Ethan Gilsdorf comments in The New York Times that Tolkien had been skeptical about putting Beowulf into modern English, and had written in his 1940 essay "On Translating Beowulf that turning the poem "into 'plain prose' could be an 'abuse'." Gilsdorf continues, "But he did it anyway"; Tolkien remarked that the result "was 'hardly to my liking'." Jeremy Noel Tod, writing for The Daily Telegraph, noted that all the same, the translation illustrates how indebted The Lord of the Rings is to the Old English poem.

Beowulf sets out for Heorot (Note: A further comparison is given at Translating Beowulf#Archaic or modern.)
| Old English verse Beowulf 210-216 | Tolkien's verse in "On Translating Beowulf | Tolkien's prose (171–173) in Beowulf: A Translation and Commentary |
|
Fyrst forð gewát· flota wæs on ýðum bát under beorge· beornas gearwe on stefn stigon· stréamas wundon sund wið sande· secgas bǽron on bearm nacan beorhte frætwe, gúðsearo geatolic; guman út scufon, weras on wilsíð, wudu bundenne.
 |
Time passed away. On the tide floated under bank their boat. In her bows mounted brave men blithely. Breakers turning spurned the shingle. Splendid armour they bore aboard, in her bosom piling well-forged weapons, then away thrust her to voyage gladly, valiant-timbered.
 |
Time passed on. Afloat upon the waves was the boat beneath the cliffs. Eagerly the warriors mounted the prow, and the streaming seas swirled upon the sand.

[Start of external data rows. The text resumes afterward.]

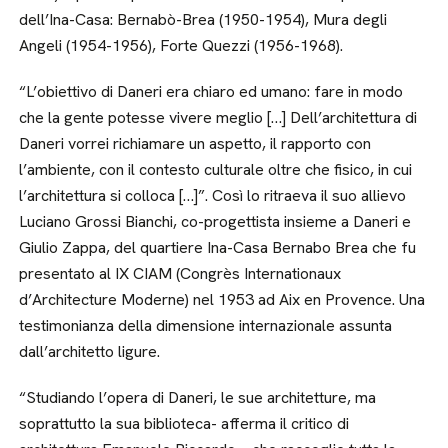
dell’Ina-Casa: Bernabò-Brea (1950-1954), Mura degli
Angeli (1954-1956), Forte Quezzi (1956-1968).
“L’obiettivo di Daneri era chiaro ed umano: fare in modo
che la gente potesse vivere meglio […] Dell’architettura di
Daneri vorrei richiamare un aspetto, il rapporto con
l’ambiente, con il contesto culturale oltre che fisico, in cui
l’architettura si colloca […]”. Così lo ritraeva il suo allievo
Luciano Grossi Bianchi, co-progettista insieme a Daneri e
Giulio Zappa, del quartiere Ina-Casa Bernabo Brea che fu
presentato al IX CIAM (Congrès Internationaux
d’Architecture Moderne) nel 1953 ad Aix en Provence. Una
testimonianza della dimensione internazionale assunta
dall’architetto ligure.
“Studiando l’opera di Daneri, le sue architetture, ma
soprattutto la sua biblioteca- afferma il critico di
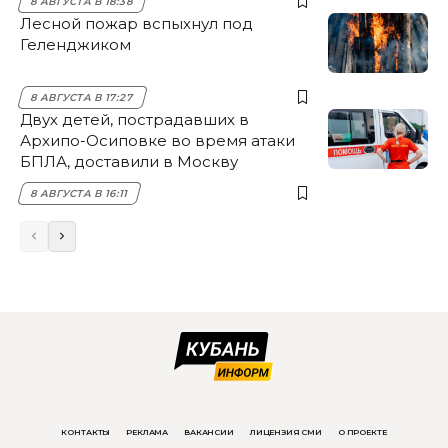
8 АВГУСТА В 18:38
Лесной пожар вспыхнул под
Геленджиком
8 АВГУСТА В 17:27
Двух детей, пострадавших в
Архипо-Осиповке во время атаки
БПЛА, доставили в Москву
8 АВГУСТА В 16:11
КОНТАКТЫ
РЕКЛАМА
ВАКАНСИИ
ЛИЦЕНЗИЯ СМИ
О ПРОЕКТЕ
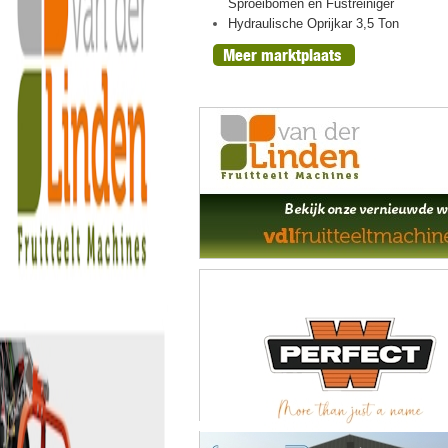
ht, oogst 2026
Sproeibomen en Fustreiniger
n peren
Hydraulische Oprijkar 3,5 Ton
Meer marktplaats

Men-at-arms bore to the bosom of the ship their bright harness, their cunning gear of war; they then, men on a glad voyage, thrust her forth with her well-joined timbers.
 |

=== Christians might prefer ancient paganism to modern life ===

Jerry Salyer, reviewing the book for The Catholic World Report, commented that "Tolkien believed northern paganism to be in certain respects more compatible with Christianity than is the Mediterranean variety, insofar as northern myths allude to a grand conflict whereby gods and men fight together against inhuman monsters", and that "At the least, we can say that there is more reality to Old English folklore than in the perverse fantasies by which Americans now live." Salyer positions the monster Grendel as "a representative of Cain, that first [biblical] killer", specially enraged by the Christian singing in the Hrothgar's hall, Heorot. In Salyer's view, the modern West may be "twisted and bleak", but if Tolkien is still publishing books long after his death, it cannot be all bad, and the "forgotten pagan legacy" remains important for Christianity.

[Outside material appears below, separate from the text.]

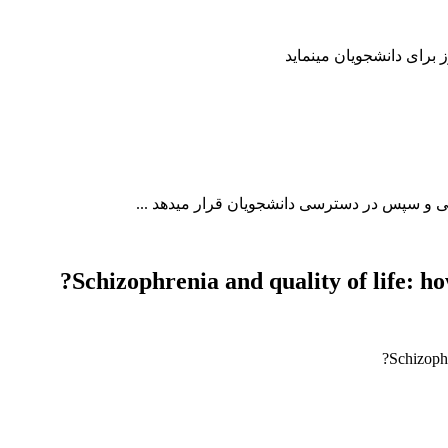
Schizophrenia and quality of life: 
Schizophr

=== Faithful, rhythmic, but not easy ===

Michael J. Alexander notes that although Beowulf, with its eotenas ond ylfe ond orcneas, inspired Tolkien to create ents, elves, and orcs in his Middle-earth books, the translation may not be an easy read for his fans.

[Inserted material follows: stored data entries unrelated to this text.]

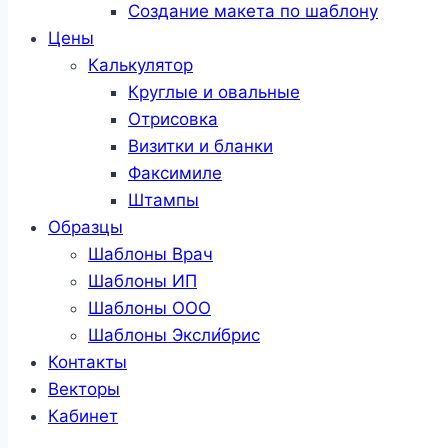
Создание макета по шаблону
Цены
Калькулятор
Круглые и овальные
Отрисовка
Визитки и бланки
Факсимиле
Штампы
Образцы
Шаблоны Врач
Шаблоны ИП
Шаблоны ООО
Шаблоны Эксли́брис
Контакты
Векторы
Кабинет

Michael J. Alexander, author of a verse translation of Beowulf, reviewed Tolkien's version for The Guardian. He notes that The Lord of the Rings derives its orcs and its Riders of Rohan "directly from the poem", though the One Ring has a different source. He writes that he does not know what Tolkien's "fiction fans" will make of the book, as "some [parts of it] are drier than others". Since Alexander had, many years earlier, been shown a part of Tolkien's verse translation of about one fifth of Beowulf by Christopher Tolkien, he had expected the rendering to be in verse; he notes that both the Tolkien verse fragment, and Alexander's own version, imitated the form of the original, "stimulated by the example of Ezra Pound's version of [the Old English poem] 'The Seafarer'". In contrast, Tolkien's prose version "sticks as closely as possible to the meaning and clause-order of the original". In Alexander's view, it "has great accuracy and a sense of rhythm", casting its own spell despite its archaism and "striking inversions of word-order"; he notes that the original, too, was intentionally archaic. Alexander writes that only readers familiar with the original will see the "felicities" of Tolkien's rendering, and the commentary, too, may work best on knowledgeable readers.